LTE-Advanced and the Evolution to 4G Cellular Systems
In the last two decades, the relevance of cellular systems in our society has grown extremely fast, a fact that is reflected by the high speed at which their supporting technologies have been developed. The Third Generation Partnership Project (3GPP) assumed the task of studying and choosing candidate technologies for Universal Mobile Telephone Systems (UMTS), which is probably now the most representative technology of “third generation” (3G) wireless networks. Early packet-based 3G systems did not immediately meet the original data rate targets defined in the International Mobile Telecommunications 2000 project (IMT-2000) by the Universal Telecommunications Union Radiocommunications Sector (ITU-R), so a series of improvements were introduced to the basic UMTS systems. These improvements led to the High Speed Packet Access (HSPA) standard that completed the work towards what is known as 3.5G.

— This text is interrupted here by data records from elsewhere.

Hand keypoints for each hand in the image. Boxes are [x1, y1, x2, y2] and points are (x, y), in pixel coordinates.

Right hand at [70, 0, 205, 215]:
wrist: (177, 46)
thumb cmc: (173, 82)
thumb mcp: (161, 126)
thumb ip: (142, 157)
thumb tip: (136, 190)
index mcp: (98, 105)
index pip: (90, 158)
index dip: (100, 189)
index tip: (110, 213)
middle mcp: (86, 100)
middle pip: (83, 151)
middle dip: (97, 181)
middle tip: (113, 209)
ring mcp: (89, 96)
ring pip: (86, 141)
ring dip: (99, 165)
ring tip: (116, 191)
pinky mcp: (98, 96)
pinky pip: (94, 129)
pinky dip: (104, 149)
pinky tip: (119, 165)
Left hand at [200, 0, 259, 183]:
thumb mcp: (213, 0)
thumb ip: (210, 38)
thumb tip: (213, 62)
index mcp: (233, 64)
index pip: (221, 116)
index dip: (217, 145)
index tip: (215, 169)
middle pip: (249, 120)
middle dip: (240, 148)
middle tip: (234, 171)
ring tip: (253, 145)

The necessity for a major evolution of UMTS became evident with the emergence of the IEEE 802.16e standard (Mobile WiMAX). The 3GPP group initiated the development of Long Term Evolution (LTE) by setting its requirements in 2005, which mainly included reduced bit cost, increased peak data rates and spectral efficiency, scalable bandwidth and low latency. Work began both on the radio access and core network: a new air interface based on Orthogonal Frequency Division Multiplexing (OFDM) and multiple antenna techniques was envisioned and it was combined with a flat all-IP packet core essential for the delivery of higher throughputs. Since the ITU-R had not yet formally defined the 4G framework, these technologies are usually referred to as 3.9G and their commercial deployment is aimed for 2010 and 2011.

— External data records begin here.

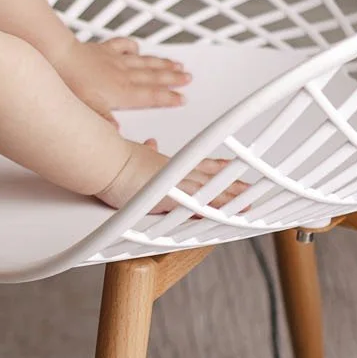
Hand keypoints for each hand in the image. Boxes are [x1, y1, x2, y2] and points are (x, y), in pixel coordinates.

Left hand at [58, 36, 191, 126]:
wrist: (57, 56)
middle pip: (154, 77)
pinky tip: (138, 48)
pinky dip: (133, 47)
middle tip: (188, 78)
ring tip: (176, 63)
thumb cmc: (71, 83)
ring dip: (162, 63)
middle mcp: (123, 75)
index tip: (182, 98)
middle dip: (173, 78)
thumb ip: (106, 122)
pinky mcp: (103, 50)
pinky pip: (123, 46)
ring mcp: (114, 60)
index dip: (168, 98)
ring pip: (144, 62)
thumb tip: (117, 135)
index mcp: (122, 92)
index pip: (151, 96)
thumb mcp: (89, 110)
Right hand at [93, 137, 254, 218]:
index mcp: (167, 164)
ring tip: (249, 200)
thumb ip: (145, 151)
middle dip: (231, 182)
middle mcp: (175, 173)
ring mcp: (175, 185)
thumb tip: (151, 144)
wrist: (105, 161)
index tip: (232, 167)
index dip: (216, 167)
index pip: (198, 164)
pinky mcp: (172, 198)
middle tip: (251, 187)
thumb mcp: (134, 153)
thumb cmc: (112, 160)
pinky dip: (216, 208)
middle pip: (211, 177)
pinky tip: (230, 214)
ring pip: (210, 190)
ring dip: (231, 195)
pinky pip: (201, 204)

In early 2008, the ITU-R had already translated the vision of 4G systems into a set of requirements that defined the IMT-Advanced project by which technologies and systems could be considered as 4G. Important novelties in this set of requirements were the inclusion of explicit targets for average and cell edge throughput, not reflected in IMT-2000. An open call for candidate technologies was held during the following two years and no fewer than six technologies were submitted seeking for approval. LTE-Advanced, a further evolution of modern cellular systems based on LTE, is the candidate technology submitted by 3GPP with several solution proposals that address each of the IMT-Advanced requirements.
This project is focused on the technologies, research areas and challenges regarding LTE-Advanced and other next generation cellular systems that will enable the 4G and beyond family of standards.